Dr. Ruderman and Dr. Kavanaugh also touched on other major developments in AS within the past year, including the landmark FDA approval of certolizumab pegol (Cimzia) as the first-ever drug for treatment of nonradiographic axial spondyloarthritis (nr-axSpA). Also, Dr. Kavanaugh and Dr. Ruderman gave two thumbs down to the 2019 Update of the American College of Rheumatology/Spondylitis Association of America/Spondyloarthritis Research and Treatment Network Recommendations for the Treatment of Ankylosing Spondylitis and Nonradiographic Axial Spondyloarthritis.
More biologics coming for nr-AxSpA
In order to gain an indication for treatment of nr-axSpA, the FDA requires completion of a 52-week, randomized, placebo-controlled clinical trial. That’s what UCB did with the company’s TNF inhibitor, certolizumab. Similarly, Eli Lilly sprang for the mandated 52-week trial in 303 nr-axSpA patients for its interleukin-17 inhibitor ixekizumab (Taltz), with positive findings (Lancet. 2020 Jan 4;395[10217]:53-64). And Novartis has done so with its IL-17 inhibitor secukinumab (Cosentyx) in the 555-patient PREVENT trial, again with positive outcomes. So the two IL-17 inhibitors, which are already approved for AS, are seemingly a lock for approval in nr-axSpA as well.

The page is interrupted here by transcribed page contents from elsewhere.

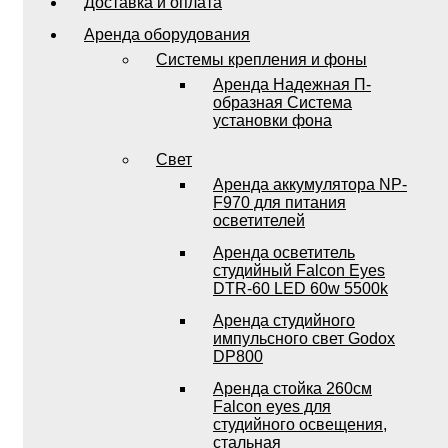
Доставка и оплата
Аренда оборудования
Системы крепления и фоны
Аренда Надежная П-
образная Система
установки фона
Свет
Аренда аккумулятора NP-
F970 для питания
осветителей
Аренда осветитель
студийный Falcon Eyes
DTR-60 LED 60w 5500k
Аренда студийного
импульсного свет Godox
DP800
Аренда стойка 260см
Falcon eyes для
студийного освещения,
стальная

Will the makers of other TNF inhibitors already approved for AS fork over the considerable money entailed in a 52-week randomized trial, or will they ride on certolizumab’s coattails? Dr. Ruderman said he doesn’t know the answer, but it’s certain that, if they don’t complete the trial, they can’t market their biologic for nr-axSpA in the United States, even though there might well be a drug class effect at work.
ACR/SAA/SPARTAN guidelines critiqued
The two panelists had plenty to say about the 2019 update of the guidelines, none of it favorable. Among their criticisms: The guidelines are already out of date several months after their release, they are based heavily on opinion rather than on evidence, they appear to take medication cost into consideration when they’re not supposed to, they are complicated, and they are just not practical or useful.

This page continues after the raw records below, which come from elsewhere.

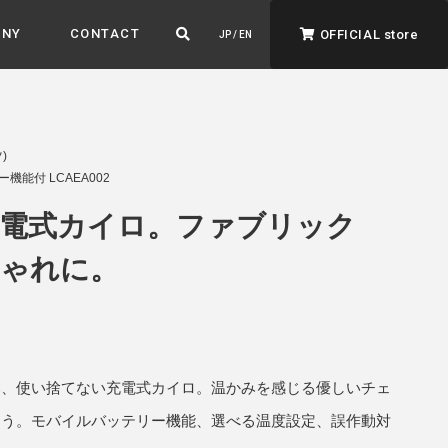
ANY
CONTACT
OFFICIAL store
JP / EN
)
能付 LCAEA002
電式カイロ。ファブリック
ゃれに。
ADVANTAGE&VISION
強みとビジョン
暮らし、イロドル
ト
い、使い捨てない充電式カイロ。温かみを感じる優しいチェ
そう。モバイルバッテリー機能、選べる温度設定、誤作動対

“I don’t know when these guidelines would potentially be used,” Dr. Kavanaugh commented in response to an audience question.
Specifically, the guidelines strongly recommend a TNF inhibitor over the IL-17 inhibitors secukinumab or ixekizumab as the first-line biologic in AS patients with active disease while on NSAIDs, guidance that is already out of date.
“You’d almost think it would have been better just to wait a few months to see the published literature, which I think is going to have a tremendous impact on practice,” Dr. Kavanaugh said.
He also said he was troubled by the strong recommendation against switching to a TNF inhibitor–biosimilar after receiving treatment with an originator TNF inhibitor. That’s something rheumatologists all across Europe are routinely doing now for economic reasons without known harm, with the caveat that patients must be switched to a biosimilar of a different TNF inhibitor than the originator.
“There’s absolutely no data to support a recommendation against switching. I think they’re going out on a limb a little bit,” he added.
Dr. Ruderman said he struggles with the guideline development methodology, which involves posing a series of key questions at the outset, with a strict charge to provide answers.
“They always have to have an answer to the question. And in the event that there’s no data to support an answer, then it becomes a matter of the expert opinion of the people on the committee. I think many rheumatologists would say, ‘Why are they any more expert than a clinical rheumatologist who’s been seeing AS patients for 20 years?’ And the answer is they’re probably not. The fact that most of these are conditional recommendations, meaning they’re not supported by strong evidence, makes them less useful,” according to Dr. Ruderman.
Both he and Dr. Kavanaugh reported receiving research funding from and/or serving as a consultant to numerous pharmaceutical companies.